Twenty minutes later, they were airborne again, flying back to the relative safety of Cruzeiro do Sul. The chopper held Lee, Phoenix and Hartman, along with Gale, Eve, Lisa and Greg, with the dead bodies of Roberts, Harwood and Silva also making the trip.
Lee piloted the chopper, while Phoenix sat next to him in the co-pilot’s seat, hand on his arm for comfort. Lee welcomed it.
“I can’t believe what happened,” Gale said, coming to sit near Lee. “What we discovered, what we could have discovered, all gone. Now all we’re left with is dead bodies.” She began to cry, and Eva held her.
“Dead bodies,” Lee agreed, “yes. But also maybe something else.”
“Like what?” Gale asked, almost beyond caring now, in a state where she believed that truly nothing good could ever happen.
Lee reached into the cargo pocket of his pants, and pulled out the purple orchid he had been studying earlier. I
t was damp and bedraggled, but very possibly the very last of its kind in the world.

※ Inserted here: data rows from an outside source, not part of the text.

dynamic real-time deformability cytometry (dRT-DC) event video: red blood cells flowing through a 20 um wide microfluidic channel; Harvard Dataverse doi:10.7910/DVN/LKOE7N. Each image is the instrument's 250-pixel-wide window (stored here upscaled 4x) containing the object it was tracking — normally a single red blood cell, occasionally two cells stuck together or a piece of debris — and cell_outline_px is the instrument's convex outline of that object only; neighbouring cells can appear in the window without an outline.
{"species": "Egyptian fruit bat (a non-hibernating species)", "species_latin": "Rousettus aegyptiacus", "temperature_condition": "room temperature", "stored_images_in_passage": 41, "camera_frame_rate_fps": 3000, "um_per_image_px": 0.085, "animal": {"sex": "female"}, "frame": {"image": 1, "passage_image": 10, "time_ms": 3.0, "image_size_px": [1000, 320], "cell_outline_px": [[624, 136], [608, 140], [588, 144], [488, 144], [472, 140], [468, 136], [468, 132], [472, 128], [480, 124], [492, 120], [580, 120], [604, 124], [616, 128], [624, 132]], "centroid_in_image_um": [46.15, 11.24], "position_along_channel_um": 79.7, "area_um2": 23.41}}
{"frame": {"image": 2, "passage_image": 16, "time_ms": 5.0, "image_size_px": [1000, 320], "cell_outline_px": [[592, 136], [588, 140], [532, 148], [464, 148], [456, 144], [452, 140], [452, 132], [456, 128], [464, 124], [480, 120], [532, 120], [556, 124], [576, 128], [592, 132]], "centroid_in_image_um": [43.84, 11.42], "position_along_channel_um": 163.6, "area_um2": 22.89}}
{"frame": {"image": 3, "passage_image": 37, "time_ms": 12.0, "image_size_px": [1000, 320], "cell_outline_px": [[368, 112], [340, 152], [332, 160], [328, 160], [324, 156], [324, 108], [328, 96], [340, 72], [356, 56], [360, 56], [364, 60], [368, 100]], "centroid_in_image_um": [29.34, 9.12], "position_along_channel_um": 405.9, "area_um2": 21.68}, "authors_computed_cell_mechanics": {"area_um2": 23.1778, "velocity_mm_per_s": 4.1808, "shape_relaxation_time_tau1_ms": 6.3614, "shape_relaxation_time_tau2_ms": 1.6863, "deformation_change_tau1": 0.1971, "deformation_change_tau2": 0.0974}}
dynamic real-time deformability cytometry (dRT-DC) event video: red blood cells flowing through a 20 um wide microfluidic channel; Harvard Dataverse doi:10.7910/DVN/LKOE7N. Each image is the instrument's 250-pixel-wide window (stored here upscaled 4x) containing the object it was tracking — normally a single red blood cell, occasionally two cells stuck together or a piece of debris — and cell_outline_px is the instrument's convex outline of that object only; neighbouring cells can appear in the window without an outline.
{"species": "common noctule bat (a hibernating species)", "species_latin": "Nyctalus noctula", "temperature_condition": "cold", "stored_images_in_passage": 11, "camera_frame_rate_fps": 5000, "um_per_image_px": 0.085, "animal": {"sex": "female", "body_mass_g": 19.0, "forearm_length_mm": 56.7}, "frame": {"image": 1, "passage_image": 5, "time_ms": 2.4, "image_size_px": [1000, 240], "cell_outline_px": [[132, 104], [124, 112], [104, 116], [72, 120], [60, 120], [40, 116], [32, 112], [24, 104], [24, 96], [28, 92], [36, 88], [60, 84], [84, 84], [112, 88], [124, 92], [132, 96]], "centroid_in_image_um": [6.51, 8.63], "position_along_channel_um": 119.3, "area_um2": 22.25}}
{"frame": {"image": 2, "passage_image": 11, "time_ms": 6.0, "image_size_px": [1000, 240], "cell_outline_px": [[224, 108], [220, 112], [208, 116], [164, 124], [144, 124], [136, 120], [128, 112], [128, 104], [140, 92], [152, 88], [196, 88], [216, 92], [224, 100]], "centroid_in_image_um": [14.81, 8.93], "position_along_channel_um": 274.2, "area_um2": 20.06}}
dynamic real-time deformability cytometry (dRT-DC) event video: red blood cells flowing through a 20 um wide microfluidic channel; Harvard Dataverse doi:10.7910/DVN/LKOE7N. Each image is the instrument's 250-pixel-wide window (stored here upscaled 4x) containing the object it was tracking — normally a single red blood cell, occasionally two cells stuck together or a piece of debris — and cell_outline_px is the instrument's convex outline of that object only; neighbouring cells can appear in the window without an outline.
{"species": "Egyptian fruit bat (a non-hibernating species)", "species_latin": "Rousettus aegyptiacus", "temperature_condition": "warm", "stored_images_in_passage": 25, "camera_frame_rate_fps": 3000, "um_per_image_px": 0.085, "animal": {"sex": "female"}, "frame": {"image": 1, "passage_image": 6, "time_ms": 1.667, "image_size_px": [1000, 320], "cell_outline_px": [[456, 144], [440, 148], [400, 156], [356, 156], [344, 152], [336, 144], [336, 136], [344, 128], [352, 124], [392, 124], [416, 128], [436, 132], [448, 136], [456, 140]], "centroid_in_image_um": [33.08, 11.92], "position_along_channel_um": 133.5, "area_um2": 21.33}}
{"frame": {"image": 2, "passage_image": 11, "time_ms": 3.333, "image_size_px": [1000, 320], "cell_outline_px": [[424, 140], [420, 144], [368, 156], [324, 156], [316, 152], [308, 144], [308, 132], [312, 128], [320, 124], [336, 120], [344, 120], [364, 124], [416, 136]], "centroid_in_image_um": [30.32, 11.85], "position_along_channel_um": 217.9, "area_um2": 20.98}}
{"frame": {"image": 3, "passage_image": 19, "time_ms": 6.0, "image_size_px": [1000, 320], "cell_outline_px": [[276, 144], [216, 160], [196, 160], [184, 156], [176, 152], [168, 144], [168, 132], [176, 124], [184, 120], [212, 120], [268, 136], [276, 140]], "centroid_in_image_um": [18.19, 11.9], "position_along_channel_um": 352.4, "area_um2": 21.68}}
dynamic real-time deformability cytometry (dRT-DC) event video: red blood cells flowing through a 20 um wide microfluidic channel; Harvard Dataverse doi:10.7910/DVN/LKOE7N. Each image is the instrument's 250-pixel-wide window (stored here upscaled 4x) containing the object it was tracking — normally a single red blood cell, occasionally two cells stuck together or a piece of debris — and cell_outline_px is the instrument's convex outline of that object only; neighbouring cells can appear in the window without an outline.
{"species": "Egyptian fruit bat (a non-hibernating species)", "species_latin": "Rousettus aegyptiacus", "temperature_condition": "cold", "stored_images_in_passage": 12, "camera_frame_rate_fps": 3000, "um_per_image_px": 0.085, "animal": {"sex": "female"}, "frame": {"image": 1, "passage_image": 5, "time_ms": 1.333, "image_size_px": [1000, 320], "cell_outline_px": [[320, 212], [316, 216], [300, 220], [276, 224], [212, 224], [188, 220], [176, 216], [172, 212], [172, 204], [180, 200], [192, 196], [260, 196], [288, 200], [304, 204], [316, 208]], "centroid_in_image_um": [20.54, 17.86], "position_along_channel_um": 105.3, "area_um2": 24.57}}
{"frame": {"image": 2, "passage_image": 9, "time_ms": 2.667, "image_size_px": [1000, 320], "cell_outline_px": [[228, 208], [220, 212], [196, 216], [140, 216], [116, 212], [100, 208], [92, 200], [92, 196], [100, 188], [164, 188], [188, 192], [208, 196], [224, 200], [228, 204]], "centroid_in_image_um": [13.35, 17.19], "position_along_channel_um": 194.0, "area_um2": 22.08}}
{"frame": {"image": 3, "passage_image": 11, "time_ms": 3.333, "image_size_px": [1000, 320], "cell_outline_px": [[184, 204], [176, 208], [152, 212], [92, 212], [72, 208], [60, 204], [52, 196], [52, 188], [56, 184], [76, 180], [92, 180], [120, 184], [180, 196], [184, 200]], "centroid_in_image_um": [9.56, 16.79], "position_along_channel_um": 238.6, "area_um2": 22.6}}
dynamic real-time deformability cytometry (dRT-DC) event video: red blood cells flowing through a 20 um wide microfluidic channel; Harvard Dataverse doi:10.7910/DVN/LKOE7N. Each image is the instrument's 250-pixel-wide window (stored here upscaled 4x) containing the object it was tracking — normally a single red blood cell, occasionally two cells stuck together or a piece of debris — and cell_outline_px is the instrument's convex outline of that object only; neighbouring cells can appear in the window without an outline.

“Like this,” he said, to the incredulous gasps of the researchers, and then smiled widely. “Like this.”
Epilogue
Chicago Tribune
University Heads Killed in Car Crash
By Saul Underwood
Two major academics, and pillars of the world-renowned University of Chicago were killed yesterday when the vehicle in which they were traveling was involved in a head-on collision with a truck.
Gregory J. Dunford was the university’s president, and Thomas N. Bakula served as Dean of the Biological Sciences Division. It is believed they were traveling together to a meeting when the tragedy occurred.
The driver of the truck has not been identified, and several eyewitnesses state that someone escaped the cab and ran from the scene. The police are appealing for more witnesses, but early reports indicate that the truck might have been stolen.
In other tragic circumstances for the university, a team of six professors and doctoral students are all believed to have died during a plane crash in Brazil, where they were to have performed research into the immune systems of river fish in the Amazon.
“It is a dark week indeed for the university,” said Professor Sylvia Darrow, who was known to have worked closely with Professor Bakula., and who helped organize the research expedition. “We have lost some of our key personnel, and I have lost some dear friends. It is a tragedy that is difficult to put into words.”
Sylvia Darrow closed the newspaper, folded it, and put it on the seat beside her as the limousine ploughed slowly through the downtown traffic.
It was a tragedy, she thought; it really was. But it was a tragedy that had left her ten million dollars richer, for doing nothing more than passing on a dummy watch and doing a bit of play-acting.